From an applied perspective, such an understanding could allow for the development of magnetic energy-storage systems, fast-charging batteries for electric cars and a highly efficient electrical grid, says Stephan Rosenkranz, Argonne senior physicist and the project’s other lead researcher.

Superconductors reduce power loss. The use of high temperature superconducting materials in the electrical grid, for example, would significantly reduce the large amount of electricity that is lost as it travels though the grid, enabling the grid to operate more efficiently.
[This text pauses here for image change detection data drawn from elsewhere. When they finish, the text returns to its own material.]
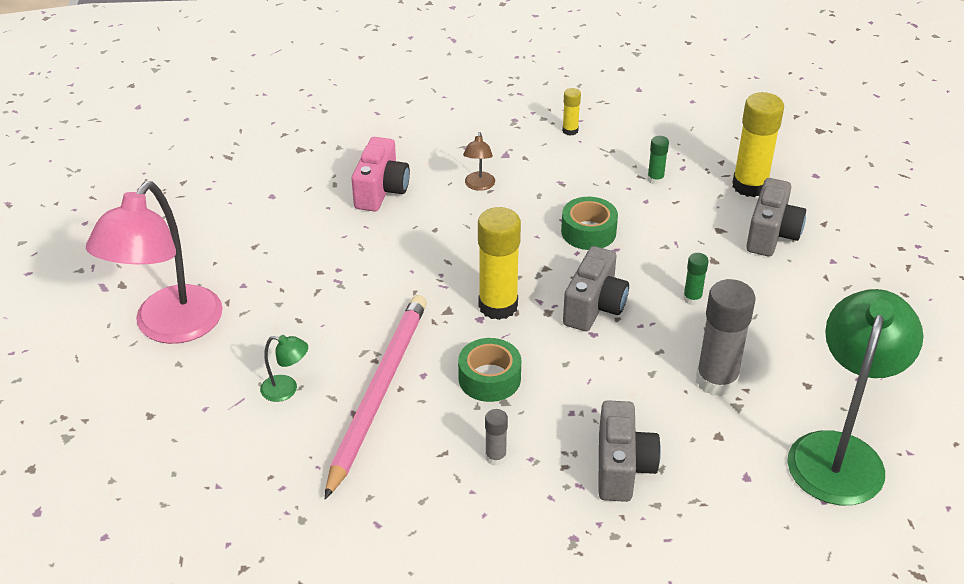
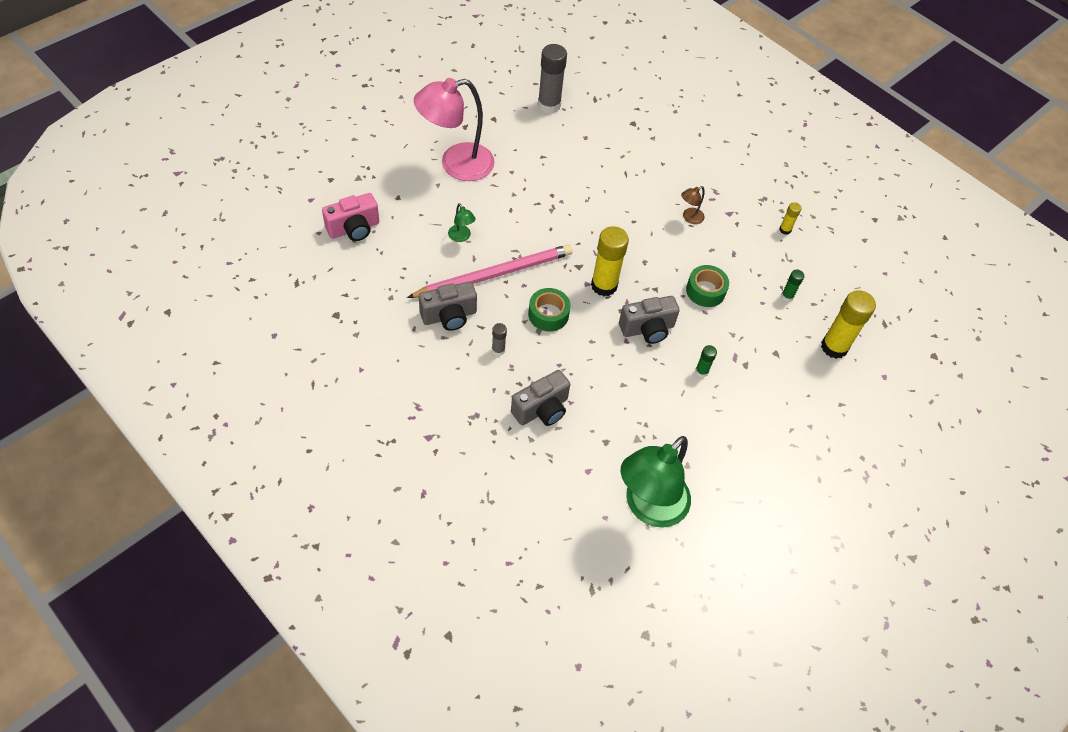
camera: 45 degrees right, 15 degrees up
pink camera [352,137,410,212] -> pink camera moved to [322,193,379,241]
grey glue stick [696,279,756,397] -> grey glue stick moved to [538,44,567,114]
grey camera [746,178,806,256] -> grey camera moved to [419,281,477,331]
green lamp [787,289,923,505] -> green lamp turned 150 degrees clockwise [620,436,691,528]

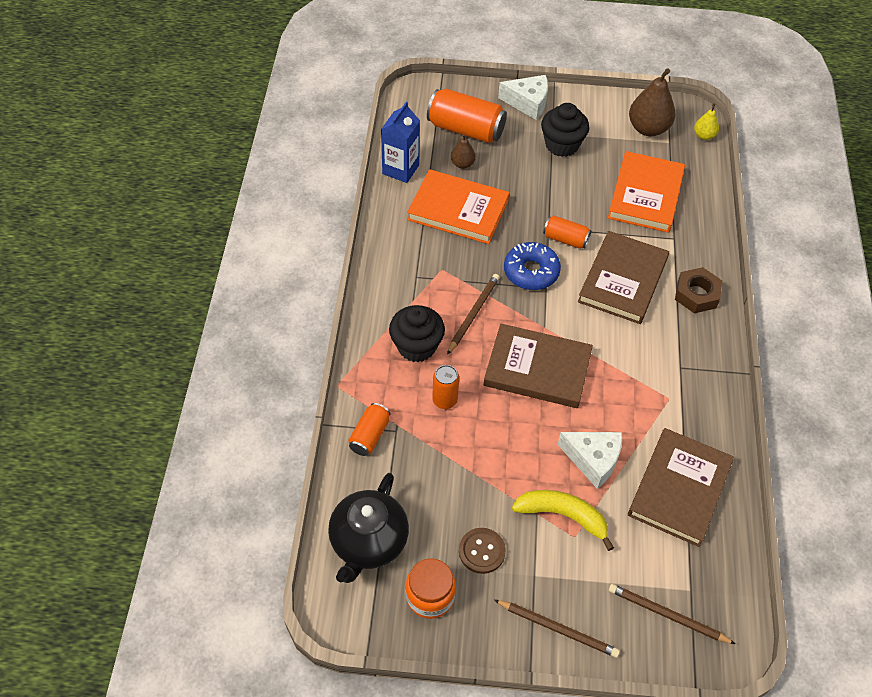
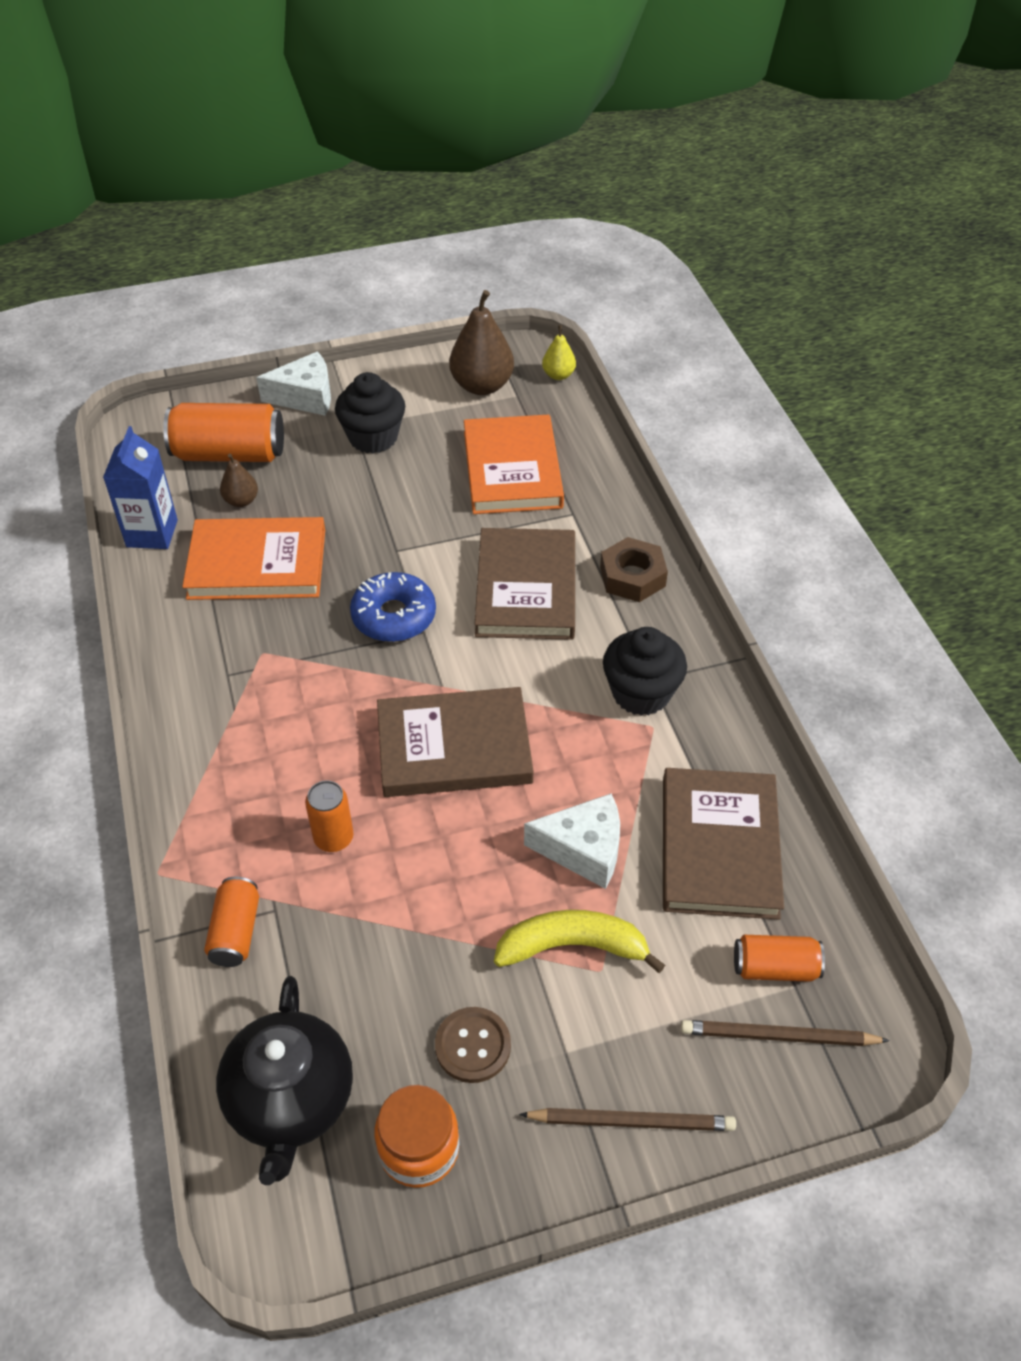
camera: 20 degrees left, 5 degrees down
black cupcake [389,305,445,362] -> black cupcake moved to [603,627,687,716]
brown pencil [447,274,499,355] -> none
orange can [543,216,591,248] -> orange can moved to [734,935,825,982]

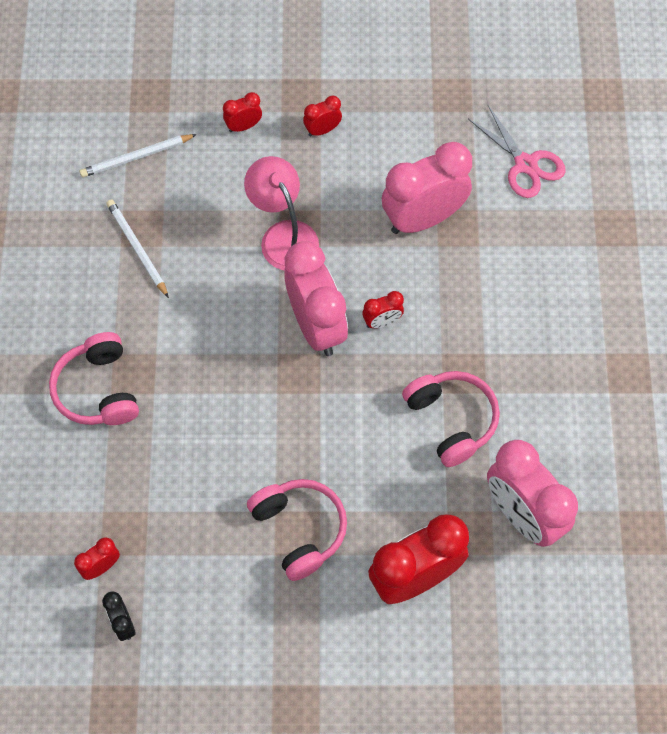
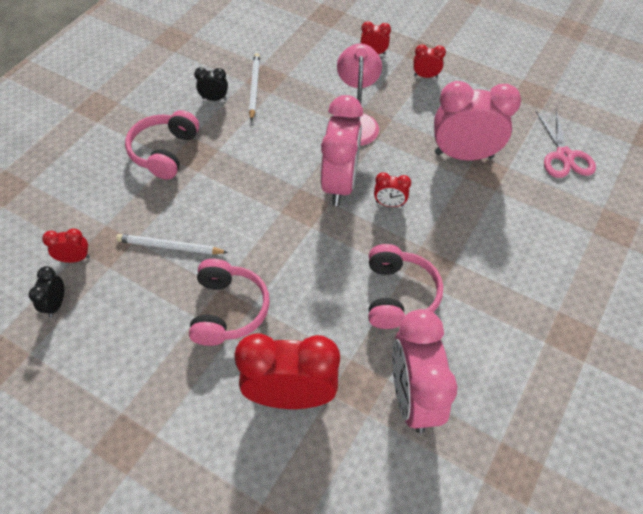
camera: 30 degrees right, 10 degrees down
white pencil [80,134,197,178] -> white pencil moved to [116,234,228,255]
none -> black clock [194,67,228,101]

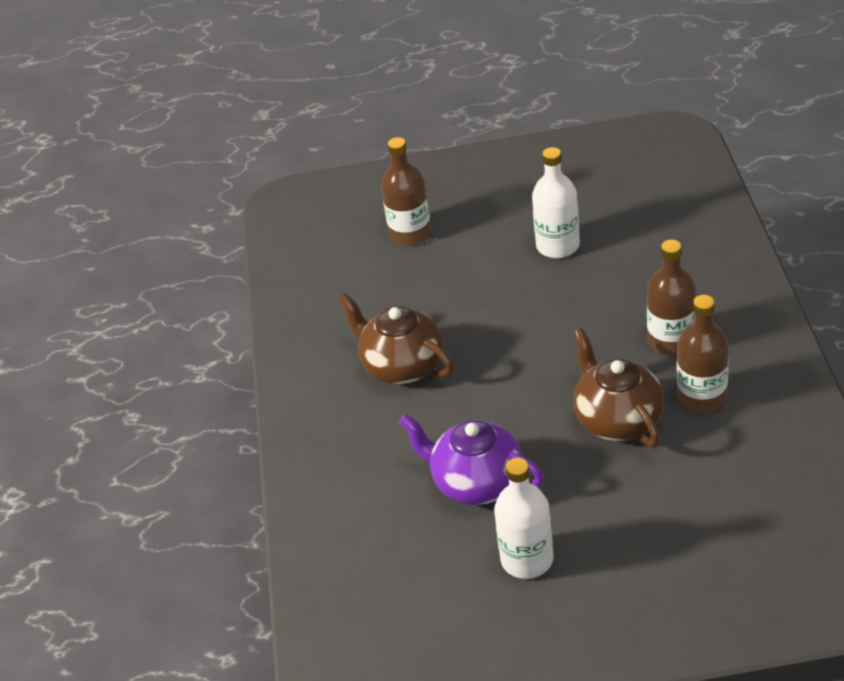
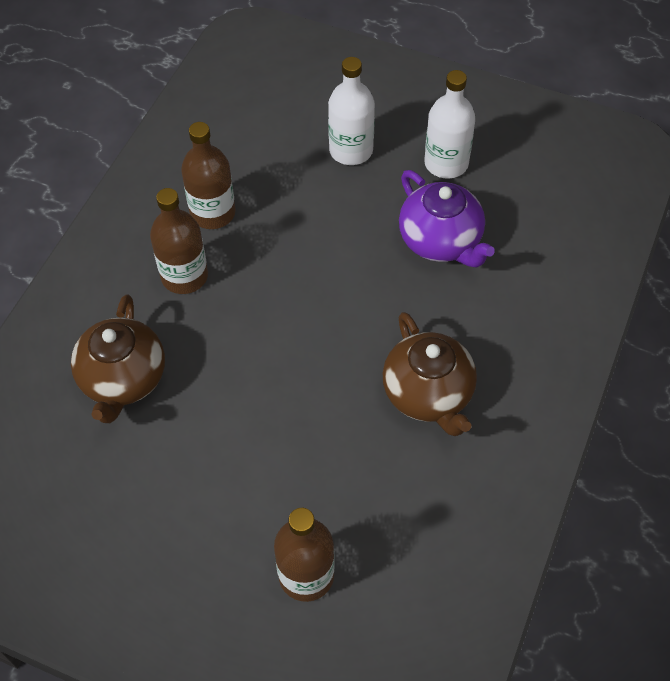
camera: 155 degrees left, 15 degrees up
white bottle [532,147,580,258] -> white bottle moved to [328,57,375,165]
brown teapot [573,328,664,448] -> brown teapot moved to [71,294,165,423]

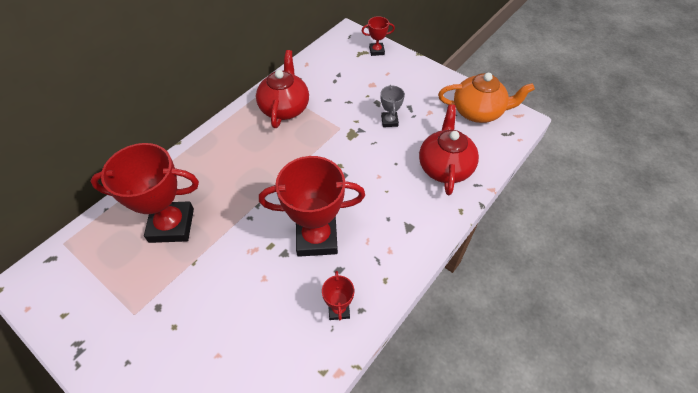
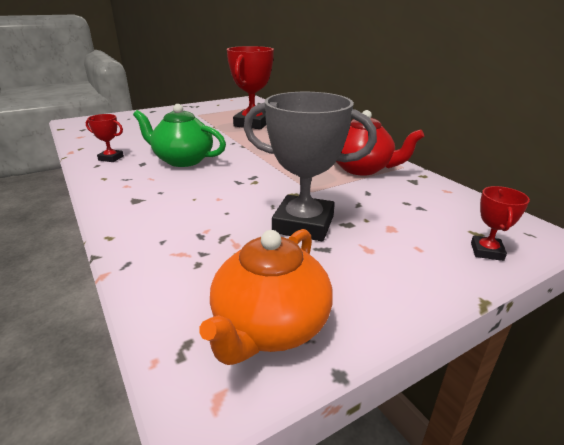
camera: 110 degrees right, 25 degrees down
red trophy [259,156,365,257] -> green teapot [133,104,226,167]
grey trophy [380,85,405,127] -> grey trophy [244,92,377,241], size x2.13
red teapot [419,104,479,195] -> none

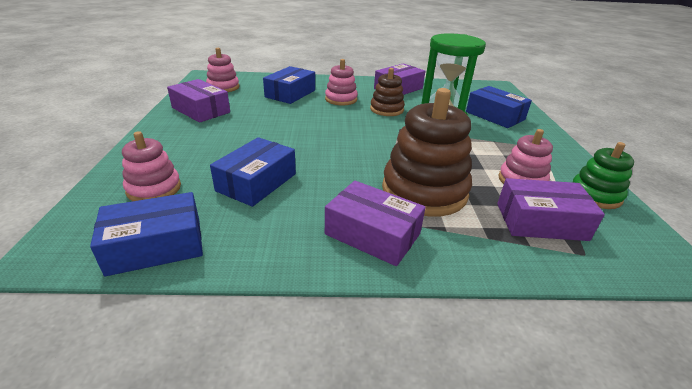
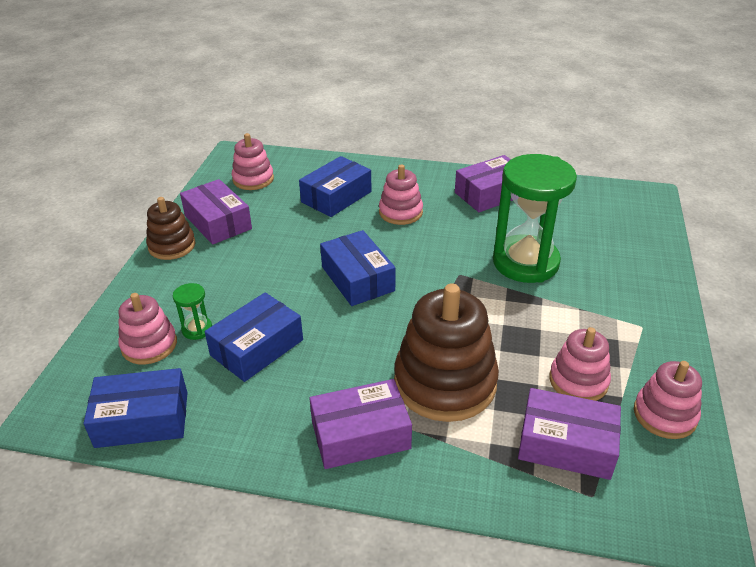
camera: 15 degrees right, 5 degrees up
purple box [325,181,426,266] -> purple box turned 60 degrees counterclockwise [309,379,412,469]
brown stacking toy [370,68,405,116] -> brown stacking toy moved to [146,197,196,260]
blue box [466,86,532,128] -> blue box moved to [320,230,395,306]
green stacking toy [572,142,634,209] -> pink stacking toy [634,361,702,439]
none -> green hourglass [173,283,212,340]

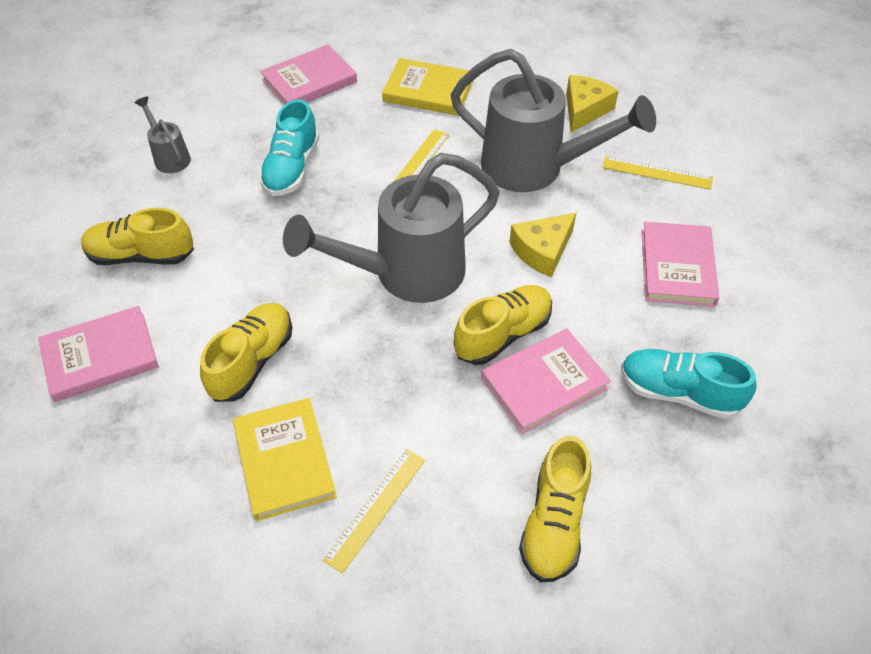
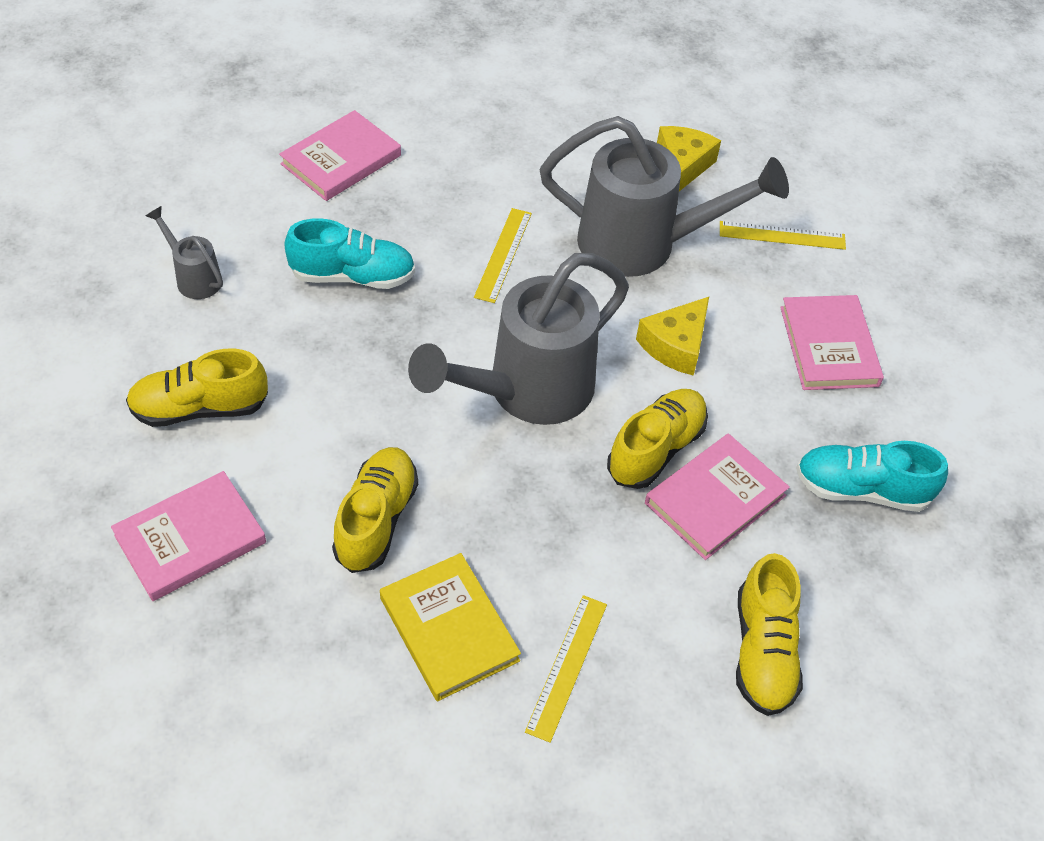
camera: 15 degrees left, 0 degrees up
turquoise shoe [259,99,319,196] -> turquoise shoe turned 90 degrees counterclockwise [284,218,415,289]
yellow book [382,58,474,116] -> none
The researchers were able to show that the magnetism in these materials was produced by mobile electrons not bound to a particular iron atom, producing waves of magnetization throughout the sample. The team discovered that, in some iron arsenides, two waves interfere to cancel out, producing zero magnetization in some atoms. This never-seen-before quantum interference was revealed by Mössbauer spectroscopy, a technique that is extremely sensitive to the magnetism on each iron site.

Researchers also used high-resolution X-ray diffraction at the Advanced Photon Source and neutron diffraction at Oak Ridge National Laboratory’s Spallation Neutron Source (CSA CSM) to determine the chemical and magnetic structures and to map the electronic phase diagram of the samples used.

“By combining neutron diffraction and Mössbauer spectroscopy, we were able to establish unambiguously that this novel magnetic ground state has a non-uniform magnetization that can only be produced by itinerant electrons. These same electrons are responsible for the superconductivity,” Rosenkranz says.

Next up, Rosenkranz and Osborn plan to characterize the magnetic excitations, or fluctuations of iron-based superconductors, to determine how they to relate to and possibly cause superconductivity. The team’s current research is available from Nature Physics.